Most people woke up on Wednesday morning to some combination of shock, joy, bemusement, and/or mild terror as Donald Trump unexpectedly won the presidency.

I say “unexpectedly” because pundits and pollsters have been projecting a Clinton win for nearly 6 months.

election_2016-chance-of-winning_line
– Source: FiveThirtyEight

And it’s not just that they’ve been projecting a win. They had been using elaborate, sophisticated statistical models to make their predictions.

This has easily been the most technologically sophisticated, data-driven election in the history of the world.

The most data-driven election in history

The 2016 election has been the most data-driven election in history.

Quietly and behind the scenes, data science has reshaped political campaigning and strategy. Going back to 2008 and 2012, the Obama campaign harnessed big data and analytics to understand voters, sharpen messaging, drive fundraising, and ultimately win votes.

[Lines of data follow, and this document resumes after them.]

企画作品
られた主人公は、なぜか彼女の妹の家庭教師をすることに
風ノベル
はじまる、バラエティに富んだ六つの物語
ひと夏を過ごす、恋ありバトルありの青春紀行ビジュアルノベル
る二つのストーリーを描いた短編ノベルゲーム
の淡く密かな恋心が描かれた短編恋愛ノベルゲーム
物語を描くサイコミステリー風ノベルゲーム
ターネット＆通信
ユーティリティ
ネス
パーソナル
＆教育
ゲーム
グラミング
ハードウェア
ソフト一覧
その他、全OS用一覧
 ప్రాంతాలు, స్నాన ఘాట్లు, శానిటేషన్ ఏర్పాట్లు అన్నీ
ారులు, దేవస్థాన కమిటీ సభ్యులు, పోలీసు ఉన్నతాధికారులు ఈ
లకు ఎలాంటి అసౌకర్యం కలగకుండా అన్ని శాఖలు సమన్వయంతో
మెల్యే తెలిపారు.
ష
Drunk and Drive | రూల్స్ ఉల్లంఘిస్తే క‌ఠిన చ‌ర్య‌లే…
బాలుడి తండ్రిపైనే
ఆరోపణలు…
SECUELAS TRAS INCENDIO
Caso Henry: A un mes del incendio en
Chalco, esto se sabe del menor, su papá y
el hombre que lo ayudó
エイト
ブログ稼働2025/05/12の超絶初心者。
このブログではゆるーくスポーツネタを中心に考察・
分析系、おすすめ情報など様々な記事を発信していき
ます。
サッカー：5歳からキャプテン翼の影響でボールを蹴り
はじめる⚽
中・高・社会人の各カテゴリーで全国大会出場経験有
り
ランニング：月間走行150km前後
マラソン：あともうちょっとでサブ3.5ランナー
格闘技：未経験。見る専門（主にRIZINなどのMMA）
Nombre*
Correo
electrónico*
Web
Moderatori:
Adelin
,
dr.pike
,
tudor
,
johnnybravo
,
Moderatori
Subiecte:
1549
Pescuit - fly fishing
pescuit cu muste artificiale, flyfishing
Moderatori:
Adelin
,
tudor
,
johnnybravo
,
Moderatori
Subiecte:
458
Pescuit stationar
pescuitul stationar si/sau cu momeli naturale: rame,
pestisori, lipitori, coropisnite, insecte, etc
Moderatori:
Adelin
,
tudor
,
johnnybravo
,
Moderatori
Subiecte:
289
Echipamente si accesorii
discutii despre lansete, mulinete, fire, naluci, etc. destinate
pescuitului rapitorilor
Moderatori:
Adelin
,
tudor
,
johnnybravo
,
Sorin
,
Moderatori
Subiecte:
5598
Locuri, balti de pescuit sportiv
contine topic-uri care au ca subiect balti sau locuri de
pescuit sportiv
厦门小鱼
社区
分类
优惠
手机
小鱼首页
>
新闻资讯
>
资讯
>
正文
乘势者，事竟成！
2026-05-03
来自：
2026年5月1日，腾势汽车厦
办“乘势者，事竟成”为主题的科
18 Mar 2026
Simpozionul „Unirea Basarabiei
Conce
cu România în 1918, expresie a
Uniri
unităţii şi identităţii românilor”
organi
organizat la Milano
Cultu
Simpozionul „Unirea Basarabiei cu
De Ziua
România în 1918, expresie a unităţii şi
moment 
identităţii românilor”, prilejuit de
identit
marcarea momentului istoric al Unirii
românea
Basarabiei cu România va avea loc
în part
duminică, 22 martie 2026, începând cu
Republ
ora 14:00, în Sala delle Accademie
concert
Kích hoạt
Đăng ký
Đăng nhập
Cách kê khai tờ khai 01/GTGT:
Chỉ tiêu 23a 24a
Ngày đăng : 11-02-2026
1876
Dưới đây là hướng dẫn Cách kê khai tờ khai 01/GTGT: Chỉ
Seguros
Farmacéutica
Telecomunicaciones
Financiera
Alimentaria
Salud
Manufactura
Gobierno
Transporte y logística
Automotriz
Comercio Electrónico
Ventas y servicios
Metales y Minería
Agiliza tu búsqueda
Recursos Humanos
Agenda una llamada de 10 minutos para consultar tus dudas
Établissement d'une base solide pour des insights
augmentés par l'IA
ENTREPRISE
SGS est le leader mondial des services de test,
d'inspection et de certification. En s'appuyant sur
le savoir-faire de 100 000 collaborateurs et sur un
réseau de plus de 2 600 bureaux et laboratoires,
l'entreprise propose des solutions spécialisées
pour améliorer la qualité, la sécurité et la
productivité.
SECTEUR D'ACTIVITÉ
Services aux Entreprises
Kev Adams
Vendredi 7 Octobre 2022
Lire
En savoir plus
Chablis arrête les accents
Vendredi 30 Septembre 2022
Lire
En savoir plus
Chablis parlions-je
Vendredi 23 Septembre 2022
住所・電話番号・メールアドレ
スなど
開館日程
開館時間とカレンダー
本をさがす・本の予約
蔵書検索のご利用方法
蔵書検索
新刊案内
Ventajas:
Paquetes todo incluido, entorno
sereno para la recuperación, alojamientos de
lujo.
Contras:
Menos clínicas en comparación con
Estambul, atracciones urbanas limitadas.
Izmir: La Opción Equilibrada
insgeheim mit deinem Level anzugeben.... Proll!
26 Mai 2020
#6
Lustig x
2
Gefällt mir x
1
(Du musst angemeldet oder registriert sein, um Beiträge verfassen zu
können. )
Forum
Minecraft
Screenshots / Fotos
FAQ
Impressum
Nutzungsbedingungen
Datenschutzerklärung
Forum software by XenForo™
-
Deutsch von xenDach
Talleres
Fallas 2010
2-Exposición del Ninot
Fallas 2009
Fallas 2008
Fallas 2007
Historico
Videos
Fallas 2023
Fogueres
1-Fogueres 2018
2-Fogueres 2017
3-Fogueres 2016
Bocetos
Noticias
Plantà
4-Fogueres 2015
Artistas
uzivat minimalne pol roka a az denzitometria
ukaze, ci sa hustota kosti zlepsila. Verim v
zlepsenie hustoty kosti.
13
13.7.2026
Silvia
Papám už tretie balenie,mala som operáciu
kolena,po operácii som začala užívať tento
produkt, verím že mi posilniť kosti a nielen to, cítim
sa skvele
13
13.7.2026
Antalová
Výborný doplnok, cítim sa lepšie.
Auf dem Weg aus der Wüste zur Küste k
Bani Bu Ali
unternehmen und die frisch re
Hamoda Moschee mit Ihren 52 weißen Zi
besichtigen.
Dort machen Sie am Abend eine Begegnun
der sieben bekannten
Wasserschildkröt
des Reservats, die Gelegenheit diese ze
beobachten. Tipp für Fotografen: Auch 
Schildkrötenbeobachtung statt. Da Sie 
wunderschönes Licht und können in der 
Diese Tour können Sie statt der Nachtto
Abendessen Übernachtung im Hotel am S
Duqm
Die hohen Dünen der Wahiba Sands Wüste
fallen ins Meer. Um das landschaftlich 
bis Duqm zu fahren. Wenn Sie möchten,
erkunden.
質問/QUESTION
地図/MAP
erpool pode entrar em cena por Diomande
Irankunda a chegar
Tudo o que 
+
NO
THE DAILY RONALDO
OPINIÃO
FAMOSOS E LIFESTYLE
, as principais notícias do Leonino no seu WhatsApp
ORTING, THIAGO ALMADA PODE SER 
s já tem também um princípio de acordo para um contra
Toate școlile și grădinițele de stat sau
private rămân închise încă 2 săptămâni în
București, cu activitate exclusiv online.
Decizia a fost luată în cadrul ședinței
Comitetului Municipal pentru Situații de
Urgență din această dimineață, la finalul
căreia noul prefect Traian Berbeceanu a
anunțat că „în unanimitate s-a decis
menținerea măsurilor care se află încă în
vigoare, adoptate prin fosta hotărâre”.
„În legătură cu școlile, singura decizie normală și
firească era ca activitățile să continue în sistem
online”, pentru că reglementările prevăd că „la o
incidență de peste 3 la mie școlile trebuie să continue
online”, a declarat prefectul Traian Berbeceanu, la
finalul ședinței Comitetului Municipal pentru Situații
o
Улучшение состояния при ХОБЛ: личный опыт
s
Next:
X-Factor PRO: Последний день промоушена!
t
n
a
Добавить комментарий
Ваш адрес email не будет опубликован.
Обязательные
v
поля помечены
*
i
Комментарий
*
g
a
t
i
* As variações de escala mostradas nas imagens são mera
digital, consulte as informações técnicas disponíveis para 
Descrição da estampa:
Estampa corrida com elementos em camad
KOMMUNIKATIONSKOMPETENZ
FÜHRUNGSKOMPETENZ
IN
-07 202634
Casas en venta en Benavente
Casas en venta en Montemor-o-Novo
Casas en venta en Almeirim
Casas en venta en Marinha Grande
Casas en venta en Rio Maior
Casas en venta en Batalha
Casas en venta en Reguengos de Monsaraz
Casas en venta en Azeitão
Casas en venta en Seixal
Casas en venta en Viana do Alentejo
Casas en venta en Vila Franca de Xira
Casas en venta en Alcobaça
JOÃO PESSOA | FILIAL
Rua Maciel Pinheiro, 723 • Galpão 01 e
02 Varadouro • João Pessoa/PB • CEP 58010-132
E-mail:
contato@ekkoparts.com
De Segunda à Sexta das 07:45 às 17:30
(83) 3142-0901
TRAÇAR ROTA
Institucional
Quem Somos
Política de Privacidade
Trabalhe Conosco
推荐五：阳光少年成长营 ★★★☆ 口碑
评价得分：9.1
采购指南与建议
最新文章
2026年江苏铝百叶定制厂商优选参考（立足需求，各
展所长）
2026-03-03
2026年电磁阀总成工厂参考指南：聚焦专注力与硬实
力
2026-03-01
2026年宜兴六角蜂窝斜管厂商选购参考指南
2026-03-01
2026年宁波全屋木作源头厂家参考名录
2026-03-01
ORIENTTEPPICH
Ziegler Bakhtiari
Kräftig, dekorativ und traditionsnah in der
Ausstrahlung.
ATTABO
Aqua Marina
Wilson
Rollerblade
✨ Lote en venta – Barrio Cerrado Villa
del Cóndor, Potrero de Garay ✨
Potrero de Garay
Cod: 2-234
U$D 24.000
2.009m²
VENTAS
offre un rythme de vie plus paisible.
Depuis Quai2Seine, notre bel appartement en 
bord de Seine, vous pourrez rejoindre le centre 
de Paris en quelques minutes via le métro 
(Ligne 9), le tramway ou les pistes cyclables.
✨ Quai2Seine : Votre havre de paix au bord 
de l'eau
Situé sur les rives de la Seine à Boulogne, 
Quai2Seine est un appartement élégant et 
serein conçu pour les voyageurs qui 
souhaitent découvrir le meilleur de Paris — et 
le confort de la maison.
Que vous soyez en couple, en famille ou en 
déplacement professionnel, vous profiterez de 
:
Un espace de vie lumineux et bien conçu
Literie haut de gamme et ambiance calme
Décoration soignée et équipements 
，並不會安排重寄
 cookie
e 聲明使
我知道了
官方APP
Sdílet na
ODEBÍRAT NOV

But 2016 has taken things to a whole new level. In this election cycle, data science was no longer relegated to the back end.

Instead, data science has been front-and-center in the reporting of the election. Media outlets like Five Thirty Eight and The New York Times built stunning interactive dashboards to detail the state of the campaign. (Setting aside the fact that they got it wrong, if you want excellent examples of data visualization in action, look no further than the data-driven election coverage at FiveThirtyEight and the NYT.)

Moreover, they also built elaborate predictive models based on vast amounts of data.

But in spite of the fact that they used mountains of data and sophisticated statistical techniques, nearly all of the “big names” in data journalism got it wrong. Nearly all of the major predictions predicted a Clinton win.

This was the most data-driven election in history, and essentially, data failed.

Data failed

It’s clear at this point that (setting aside a few contrarian predictions) data failed.

This is already triggering debate among data scientists and data journalists. And moreover, the use of data in this election will likely be the subject of scrutiny and discussion for years to come.

With that in mind, I’ll want to offer a few very high-level observations (obviously, with the advantage of 20/20 hindsight).

Beware false precision

On reflection, now that the election has been decided, I’m immediately reminded of a famous Warren Buffet quote:

We believe that if you can pinpoint it, you’re kidding yourself. Therefore, we think that when we make a decision, there ought to be a margin of safety.

Buffett was talking about investment decisions, but in much more general terms, it’s really a statement about judgement.

What Buffet is warning against is false precision.

In the post-election bewilderment, some commenters are suggesting that many of the model-builders “oversold” the precision of these models.

Garbage in, garbage out

Speaking roughly, a model is only as good as the data on which it’s built.

If you build a model on data that contains systematic errors (or is otherwise “bad data”) then the predictions of that model will be inaccurate.

This is sometimes know in computing circles as “garbage in, garbage out.”

While a quick, one-off blog post is no place to dissect the statistical methods of polling gurus, it seems obvious that we need to call the 2016 polling data into question. In fact, this election result is already leading to some introspection on the part of polling professionals. Essentially, they’re asking “how did we get this wrong.”

The inaccuracy of the polling data itself is obviously important, because many of the models in question (specifically, the super-model at Five Thirty Eight) relied on the data generated by pollsters.

If the data in these polls contained systematic errors, then the models themselves will make erroneous predictions.

Human intelligence and intuition still matter

As machine learning, data science, and technology progress, there’s an emerging sense that humans are becoming obsolete.

Experts are starting to warn that software and data-driven technology are driving structural changes in the economy that will, in many industries, devalue human labor and judgement. In some industries, technology might drive high unemployment.

Having said that, make no mistake: humans are not obsolete. Human intelligence and judgement still matter.

There were several people in this election cycle that called the election for Trump, and essentially nailed the reasons why. These people essentially looked beyond polling data and understood the deep wants, needs, and anxieties that would shape people’s behavior. In other words, a bit of human empathy drove clearer understanding of outcomes.

Others, like Nassim Taleb, strongly criticized election predictions on mathematical grounds.

In either case, human knowledge and understanding enabled better understanding.

Keep this in mind. Even as technology, analytics, and machine learning progress, we’re still likely to see a place for humans in overruling, criticizing, and tuning the technical methods being used.

All models are wrong, but some are useful

Data science is a powerful tool for understanding the world.

It is extremely valuable today, and will continue to grow in value over the next couple of decades.

But, data science is not infallible.

All models are wrong, but some are useful.

– George Box

Data science can get it wrong. Data – and specifically, erroneous data – can fail to give us clear insight and cause us to misunderstand reality.

As the world becomes increasingly data-driven, we would be wise to remember this.